| What to work on |
A line belongs in the answer if it contains "three"; copy every such line from the entries below.

▶

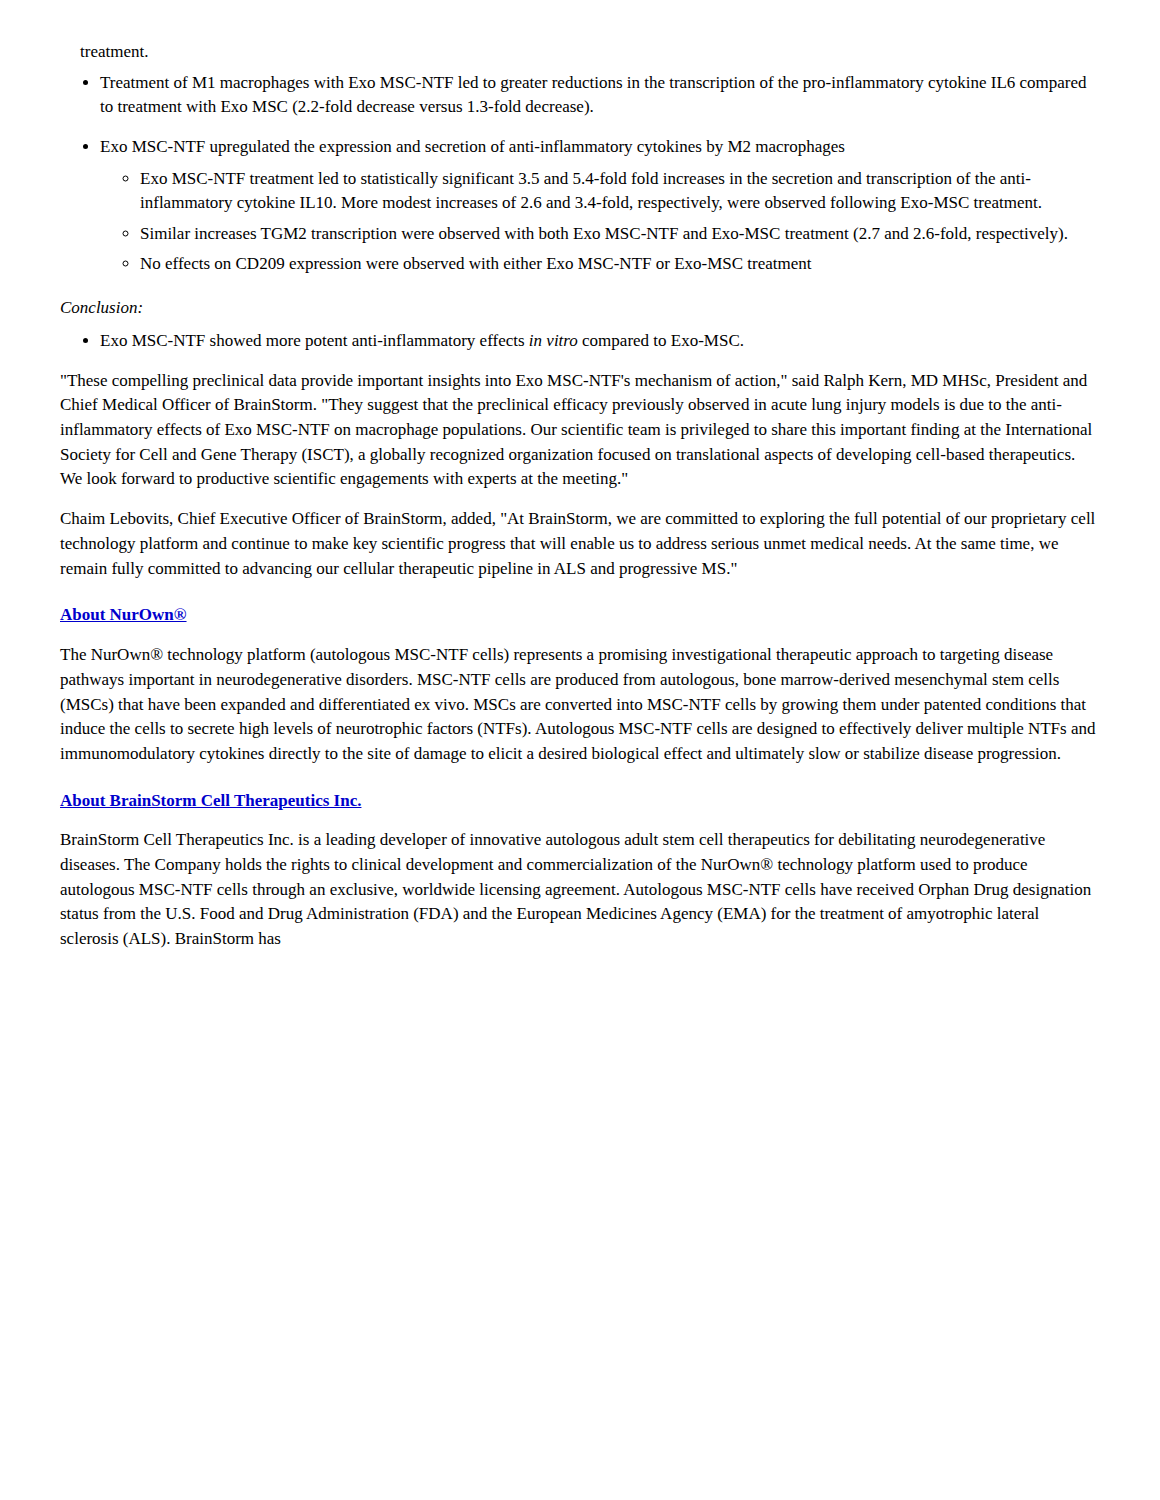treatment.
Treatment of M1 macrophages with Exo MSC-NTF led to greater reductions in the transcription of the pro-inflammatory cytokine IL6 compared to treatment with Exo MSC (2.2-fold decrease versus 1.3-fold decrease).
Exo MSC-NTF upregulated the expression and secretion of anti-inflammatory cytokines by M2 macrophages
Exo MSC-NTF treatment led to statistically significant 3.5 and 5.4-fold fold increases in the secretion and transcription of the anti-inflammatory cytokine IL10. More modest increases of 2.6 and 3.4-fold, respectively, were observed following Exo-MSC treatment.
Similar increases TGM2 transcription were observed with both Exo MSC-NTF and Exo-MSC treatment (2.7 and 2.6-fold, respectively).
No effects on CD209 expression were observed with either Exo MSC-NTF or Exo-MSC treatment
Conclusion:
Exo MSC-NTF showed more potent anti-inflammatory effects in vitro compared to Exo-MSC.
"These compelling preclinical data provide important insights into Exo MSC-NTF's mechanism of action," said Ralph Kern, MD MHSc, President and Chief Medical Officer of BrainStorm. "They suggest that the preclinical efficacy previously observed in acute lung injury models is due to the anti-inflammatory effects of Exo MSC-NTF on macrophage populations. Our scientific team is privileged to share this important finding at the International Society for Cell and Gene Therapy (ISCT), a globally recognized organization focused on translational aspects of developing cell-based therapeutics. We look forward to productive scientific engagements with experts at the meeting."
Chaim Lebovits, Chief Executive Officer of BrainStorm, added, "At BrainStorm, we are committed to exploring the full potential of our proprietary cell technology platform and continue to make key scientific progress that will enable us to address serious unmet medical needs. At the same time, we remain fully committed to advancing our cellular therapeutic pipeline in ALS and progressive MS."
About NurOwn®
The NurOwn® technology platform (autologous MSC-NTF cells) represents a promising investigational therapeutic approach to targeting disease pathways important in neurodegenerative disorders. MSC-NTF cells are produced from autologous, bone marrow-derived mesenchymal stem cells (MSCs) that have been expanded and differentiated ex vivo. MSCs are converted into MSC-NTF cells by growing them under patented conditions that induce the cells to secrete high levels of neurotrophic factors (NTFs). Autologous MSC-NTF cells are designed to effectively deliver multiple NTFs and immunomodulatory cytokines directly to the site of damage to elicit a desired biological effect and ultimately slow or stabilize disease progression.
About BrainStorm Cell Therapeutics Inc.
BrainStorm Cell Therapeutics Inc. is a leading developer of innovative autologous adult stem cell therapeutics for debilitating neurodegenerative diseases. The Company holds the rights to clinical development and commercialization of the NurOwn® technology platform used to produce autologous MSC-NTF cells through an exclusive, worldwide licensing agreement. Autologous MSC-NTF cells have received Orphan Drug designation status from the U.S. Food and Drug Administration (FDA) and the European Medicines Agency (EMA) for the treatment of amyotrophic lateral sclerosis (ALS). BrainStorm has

◀
▶

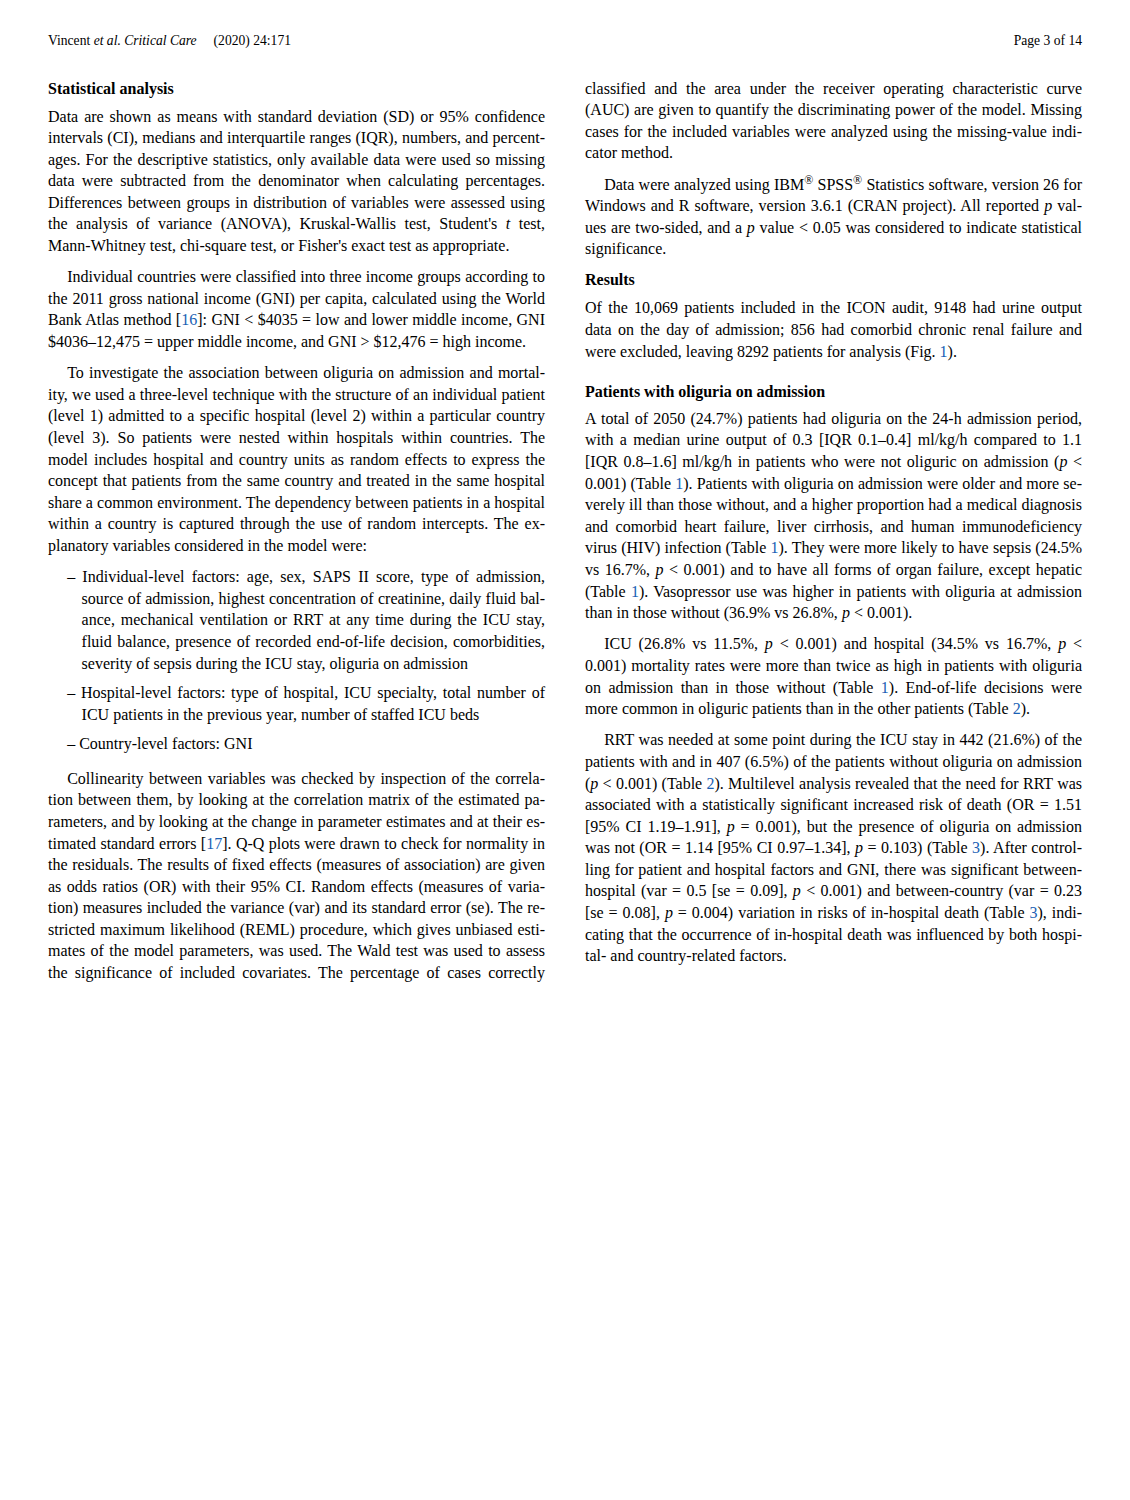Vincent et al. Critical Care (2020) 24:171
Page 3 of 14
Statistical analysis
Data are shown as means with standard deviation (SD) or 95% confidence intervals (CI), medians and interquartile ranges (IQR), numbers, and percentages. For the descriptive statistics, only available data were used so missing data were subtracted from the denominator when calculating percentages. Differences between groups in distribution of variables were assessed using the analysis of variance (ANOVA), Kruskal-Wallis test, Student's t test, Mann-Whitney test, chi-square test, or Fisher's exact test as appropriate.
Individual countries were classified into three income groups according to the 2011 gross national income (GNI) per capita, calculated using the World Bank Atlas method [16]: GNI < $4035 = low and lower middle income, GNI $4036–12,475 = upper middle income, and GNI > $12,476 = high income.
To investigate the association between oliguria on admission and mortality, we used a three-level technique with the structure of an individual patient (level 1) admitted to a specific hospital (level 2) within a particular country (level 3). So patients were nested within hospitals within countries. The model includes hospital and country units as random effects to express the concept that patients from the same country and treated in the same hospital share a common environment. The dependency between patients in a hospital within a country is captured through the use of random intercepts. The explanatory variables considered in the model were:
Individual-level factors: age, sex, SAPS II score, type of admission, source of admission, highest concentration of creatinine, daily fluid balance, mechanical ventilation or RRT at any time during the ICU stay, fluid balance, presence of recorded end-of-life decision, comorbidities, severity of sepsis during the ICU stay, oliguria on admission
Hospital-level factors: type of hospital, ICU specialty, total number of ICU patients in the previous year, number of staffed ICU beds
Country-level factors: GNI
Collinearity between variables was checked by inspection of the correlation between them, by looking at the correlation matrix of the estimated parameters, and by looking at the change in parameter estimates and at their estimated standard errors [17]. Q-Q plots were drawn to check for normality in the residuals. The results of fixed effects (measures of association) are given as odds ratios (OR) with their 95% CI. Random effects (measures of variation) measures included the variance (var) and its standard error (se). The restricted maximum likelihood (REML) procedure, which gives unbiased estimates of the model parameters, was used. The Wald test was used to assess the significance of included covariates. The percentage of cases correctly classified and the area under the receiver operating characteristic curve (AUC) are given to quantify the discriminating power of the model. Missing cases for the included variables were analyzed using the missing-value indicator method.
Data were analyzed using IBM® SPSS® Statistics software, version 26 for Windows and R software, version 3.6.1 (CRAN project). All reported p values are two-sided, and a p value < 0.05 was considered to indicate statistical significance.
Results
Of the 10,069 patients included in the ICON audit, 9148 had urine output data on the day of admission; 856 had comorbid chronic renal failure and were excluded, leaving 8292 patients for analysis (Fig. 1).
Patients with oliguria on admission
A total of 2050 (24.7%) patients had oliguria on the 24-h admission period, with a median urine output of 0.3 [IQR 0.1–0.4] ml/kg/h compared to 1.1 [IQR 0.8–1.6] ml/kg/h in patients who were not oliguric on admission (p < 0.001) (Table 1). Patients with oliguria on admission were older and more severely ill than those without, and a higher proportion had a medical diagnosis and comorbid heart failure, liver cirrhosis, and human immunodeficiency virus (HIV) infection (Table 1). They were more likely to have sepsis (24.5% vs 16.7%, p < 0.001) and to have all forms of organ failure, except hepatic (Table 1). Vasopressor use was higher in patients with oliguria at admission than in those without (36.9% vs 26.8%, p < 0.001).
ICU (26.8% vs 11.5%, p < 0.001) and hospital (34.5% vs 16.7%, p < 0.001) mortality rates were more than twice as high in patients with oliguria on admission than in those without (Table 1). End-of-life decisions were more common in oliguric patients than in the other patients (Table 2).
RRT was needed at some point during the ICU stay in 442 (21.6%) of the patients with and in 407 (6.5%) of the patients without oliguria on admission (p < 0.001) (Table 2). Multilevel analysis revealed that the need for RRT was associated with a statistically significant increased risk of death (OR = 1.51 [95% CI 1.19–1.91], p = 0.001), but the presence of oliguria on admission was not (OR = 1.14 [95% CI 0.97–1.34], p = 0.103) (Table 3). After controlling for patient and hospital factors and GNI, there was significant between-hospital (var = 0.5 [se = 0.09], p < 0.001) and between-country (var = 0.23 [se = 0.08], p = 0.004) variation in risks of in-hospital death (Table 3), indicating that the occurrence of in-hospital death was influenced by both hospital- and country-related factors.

◀

| Solution to this task |
Individual countries were classified into three income groups according to the 2011 gross national income (GNI) per capita, calculated using the World Bank Atlas method [16]: GNI < $4035 = low and lower middle income, GNI $4036–12,475 = upper middle income, and GNI > $12,476 = high income.
To investigate the association between oliguria on admission and mortality, we used a three-level technique with the structure of an individual patient (level 1) admitted to a specific hospital (level 2) within a particular country (level 3). So patients were nested within hospitals within countries. The model includes hospital and country units as random effects to express the concept that patients from the same country and treated in the same hospital share a common environment. The dependency between patients in a hospital within a country is captured through the use of random intercepts. The explanatory variables considered in the model were:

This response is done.